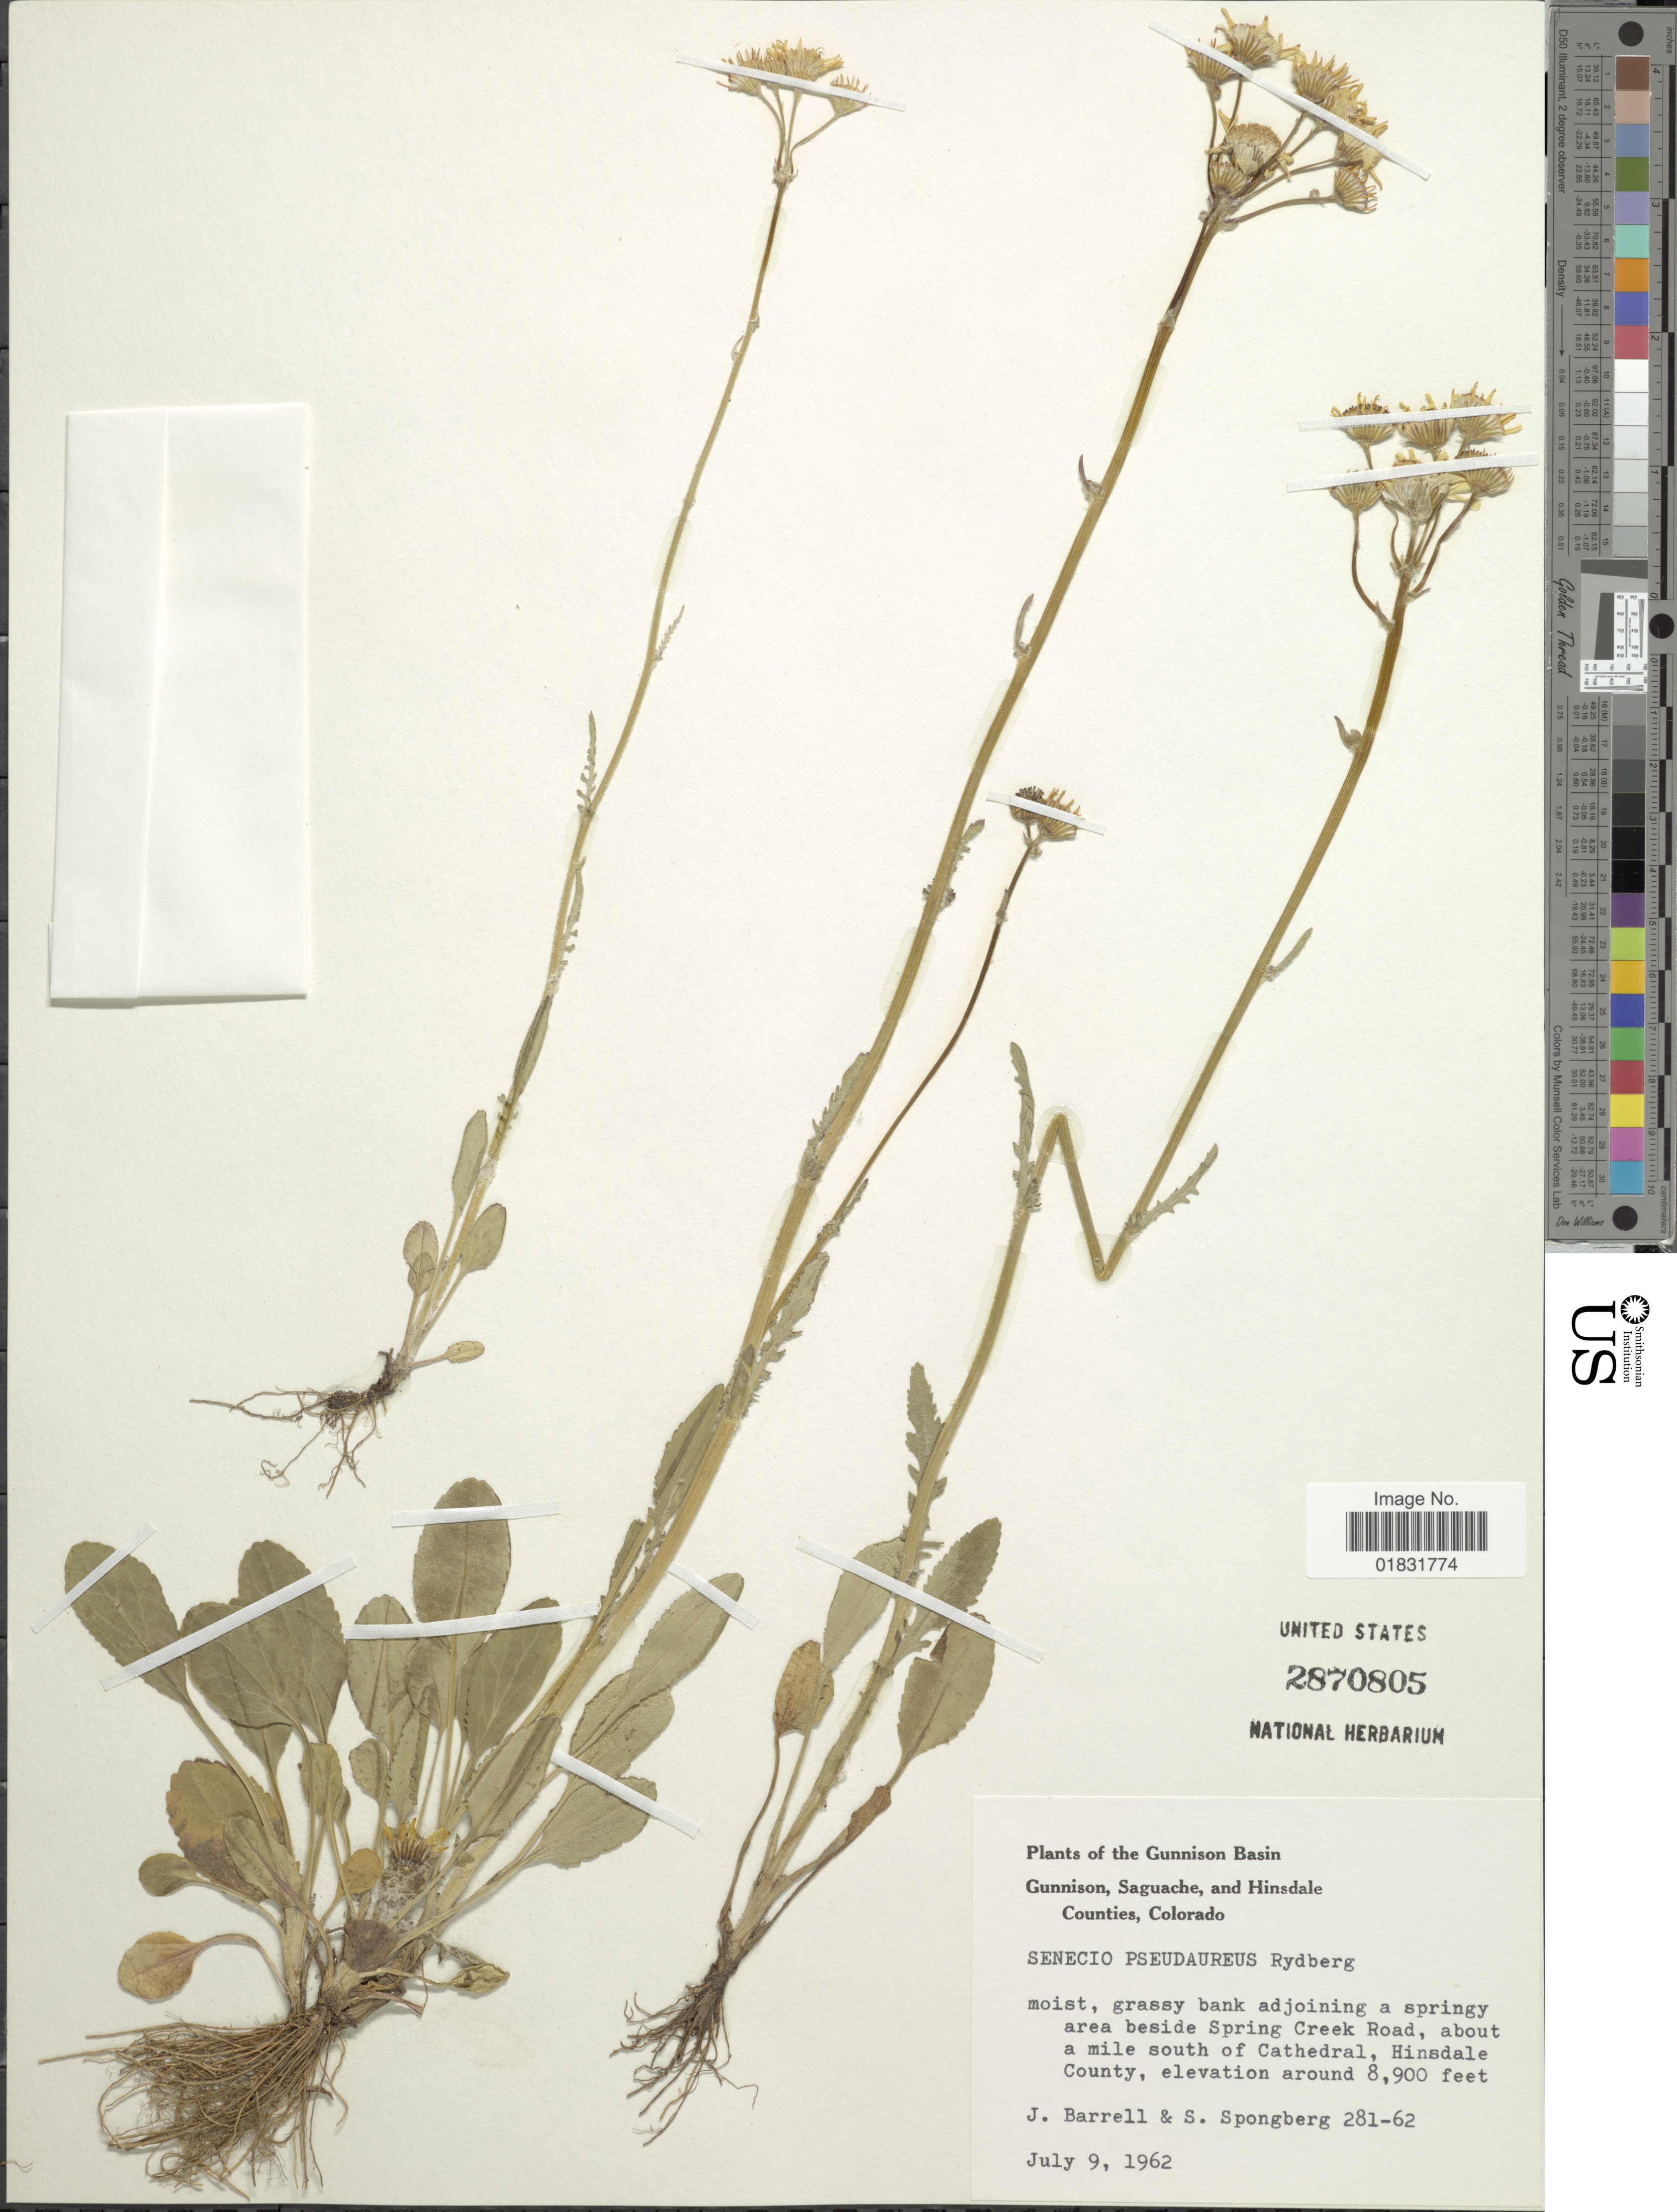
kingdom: Plantae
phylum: Tracheophyta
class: Magnoliopsida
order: Asterales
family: Asteraceae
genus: Packera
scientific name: Packera pseudaurea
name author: (Rydb.) W.A. Weber & Á. Löve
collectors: J. Barrell & S. A.Spongberg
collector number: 281-62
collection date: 1962-07-09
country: United States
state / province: Colorado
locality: The Gunnison Basin Gunnison, Saguache, and Hinsdale Counties, moist, grassy bank adjining a springy area beside Spring Creek Road, about a mile south of Cathedral, Hinsdale County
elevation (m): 2713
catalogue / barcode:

.....

- **Given instruction**:
Copy the lines of the material starting at the one that contains "collectors: J. Barrell & S. A.Spongberg" and ending at the one that contains "state / province: Colorado", both included, with every character unchanged.

- **Result of the task**:
collectors: J. Barrell & S. A.Spongberg
collector number: 281-62
collection date: 1962-07-09
country: United States
state / province: Colorado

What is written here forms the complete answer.